From that moment on, if not before, genuine madness seems to have taken possession of the unfortunate chevalier. He ignored his orders to go to France. As to the embassy business, he gave a portion of the ordinary aboveboard correspondence to Guerchy, but he retained the remainder, as well as all documents which had to do with the invasion plan and which, naturally, he was not expected to give Guerchy in any case. Tercier and Broglie had intended to take those over, after d’Eon’s return to Paris. Both of them, friends of his though they were, were worried about his behavior and had come to the obviously correct conclusion that he was out of his head. But d
’Eon wouldn’t come home.
It was, to say the least, a very awkward situation for Louis’s secret service. All their most private, shameful plans were in the hands of a lunatic who was where they could not get at him, and who in defense of his honor or what-not might quite easily tell all, to everyone concerned. They felt like animal trainers whose prize gorilla has got loose and is romping about with a gun. Perhaps they felt even worse. After all, animal trainers presumably expect accidents, but Louis was not a zoo keeper; he was a king. It was worse for him, because as King he should not have had guns lying about.

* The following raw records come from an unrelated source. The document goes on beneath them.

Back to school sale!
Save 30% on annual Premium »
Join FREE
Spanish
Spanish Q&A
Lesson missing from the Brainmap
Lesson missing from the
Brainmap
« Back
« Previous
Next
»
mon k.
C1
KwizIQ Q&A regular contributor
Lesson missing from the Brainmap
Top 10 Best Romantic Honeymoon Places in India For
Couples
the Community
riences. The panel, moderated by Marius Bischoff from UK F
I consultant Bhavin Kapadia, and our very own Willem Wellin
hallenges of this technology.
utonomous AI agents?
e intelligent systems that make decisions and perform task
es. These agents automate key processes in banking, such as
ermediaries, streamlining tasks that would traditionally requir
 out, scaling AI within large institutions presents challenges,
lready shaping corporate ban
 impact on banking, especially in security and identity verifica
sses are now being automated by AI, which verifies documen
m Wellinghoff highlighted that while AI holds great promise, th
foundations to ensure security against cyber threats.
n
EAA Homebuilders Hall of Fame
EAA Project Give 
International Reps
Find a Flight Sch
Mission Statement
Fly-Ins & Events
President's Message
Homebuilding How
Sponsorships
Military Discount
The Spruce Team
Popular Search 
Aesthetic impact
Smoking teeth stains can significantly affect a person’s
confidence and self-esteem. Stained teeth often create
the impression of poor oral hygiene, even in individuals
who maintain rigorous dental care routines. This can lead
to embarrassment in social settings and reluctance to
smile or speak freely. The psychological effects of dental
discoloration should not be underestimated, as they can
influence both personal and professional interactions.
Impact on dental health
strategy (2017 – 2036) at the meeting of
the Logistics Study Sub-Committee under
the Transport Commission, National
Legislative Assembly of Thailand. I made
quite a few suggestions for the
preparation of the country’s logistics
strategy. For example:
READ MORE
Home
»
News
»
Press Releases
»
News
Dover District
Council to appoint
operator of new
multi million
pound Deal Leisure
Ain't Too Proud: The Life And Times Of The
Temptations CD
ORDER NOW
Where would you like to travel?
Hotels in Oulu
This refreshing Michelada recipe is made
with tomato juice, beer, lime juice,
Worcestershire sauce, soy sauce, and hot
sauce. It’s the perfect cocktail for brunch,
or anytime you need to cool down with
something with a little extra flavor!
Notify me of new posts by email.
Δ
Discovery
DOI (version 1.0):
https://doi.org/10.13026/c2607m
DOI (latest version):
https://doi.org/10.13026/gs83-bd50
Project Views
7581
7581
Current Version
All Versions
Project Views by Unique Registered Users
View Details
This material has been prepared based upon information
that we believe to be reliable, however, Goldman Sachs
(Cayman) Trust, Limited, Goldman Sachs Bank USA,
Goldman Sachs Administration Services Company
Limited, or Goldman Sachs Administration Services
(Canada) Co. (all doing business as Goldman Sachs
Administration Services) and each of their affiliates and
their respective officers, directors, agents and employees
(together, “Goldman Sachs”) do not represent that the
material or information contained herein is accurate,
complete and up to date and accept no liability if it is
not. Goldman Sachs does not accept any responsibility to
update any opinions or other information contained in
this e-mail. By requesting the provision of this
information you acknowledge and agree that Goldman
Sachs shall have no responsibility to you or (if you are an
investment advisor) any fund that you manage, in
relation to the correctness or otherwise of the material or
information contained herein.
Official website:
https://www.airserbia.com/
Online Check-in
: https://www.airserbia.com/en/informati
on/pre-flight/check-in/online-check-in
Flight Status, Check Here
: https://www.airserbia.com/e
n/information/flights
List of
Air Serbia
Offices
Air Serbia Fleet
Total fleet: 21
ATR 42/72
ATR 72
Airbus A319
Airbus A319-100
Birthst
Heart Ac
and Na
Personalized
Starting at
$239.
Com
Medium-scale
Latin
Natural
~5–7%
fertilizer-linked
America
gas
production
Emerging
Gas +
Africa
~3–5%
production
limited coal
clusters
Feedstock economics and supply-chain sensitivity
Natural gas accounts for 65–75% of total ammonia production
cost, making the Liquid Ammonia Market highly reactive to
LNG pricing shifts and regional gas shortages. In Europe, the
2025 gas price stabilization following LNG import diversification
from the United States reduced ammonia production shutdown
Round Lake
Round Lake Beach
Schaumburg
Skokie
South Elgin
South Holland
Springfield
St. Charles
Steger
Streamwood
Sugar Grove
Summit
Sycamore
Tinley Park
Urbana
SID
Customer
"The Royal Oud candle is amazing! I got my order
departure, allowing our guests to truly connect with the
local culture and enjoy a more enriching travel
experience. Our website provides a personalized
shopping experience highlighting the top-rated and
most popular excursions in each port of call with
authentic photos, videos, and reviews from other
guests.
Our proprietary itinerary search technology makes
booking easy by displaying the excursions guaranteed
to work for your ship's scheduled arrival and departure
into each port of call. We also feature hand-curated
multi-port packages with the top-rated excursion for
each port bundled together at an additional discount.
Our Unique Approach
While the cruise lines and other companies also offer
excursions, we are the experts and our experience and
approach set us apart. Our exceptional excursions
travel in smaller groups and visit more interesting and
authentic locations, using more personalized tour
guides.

An odd state of affairs now obtained in London’s diplomatic circles. Guerchy had to put a good face on the matter. However much he may have wanted to choke d’Eon’s stiff neck he must not do so, nor even administer to him so much as a public snub. The English were not to know anything about this civil war among France’s distinguished representatives. A Frenchman who had refused to obey orders and was holding his sovereign’s property as an instrument of blackmail must nevertheless be allowed to come and go in the French Embassy as he liked, and continue to be received everywhere as minister plenipotentiary, though he had been officially demoted and recalled. Whatever next?
In our unhappy times renegade diplomats usually ask protection from the governments where they are resident, and then call in the press. Kidnapings are feared; indeed, kidnapings sometimes actually take place. The methods of totalitarians in our unhappy times are not always quite original. D’Eon feared some similar retaliation, but he was not yet ready to ask protection from the British. Anyway, it is unlikely he would have received it without making a full confession of Louis’s plans, and this he did not—as yet—think of doing. He did not blame Louis, but Guerchy. Guerchy was the man who was after him, Guerchy and the traitor Praslin. Anyone who sided with Guerchy joined the sinister mob against him, but Louis, of course, would side with himself. At all costs d’Eon must defend himself against the abominable Guerchy.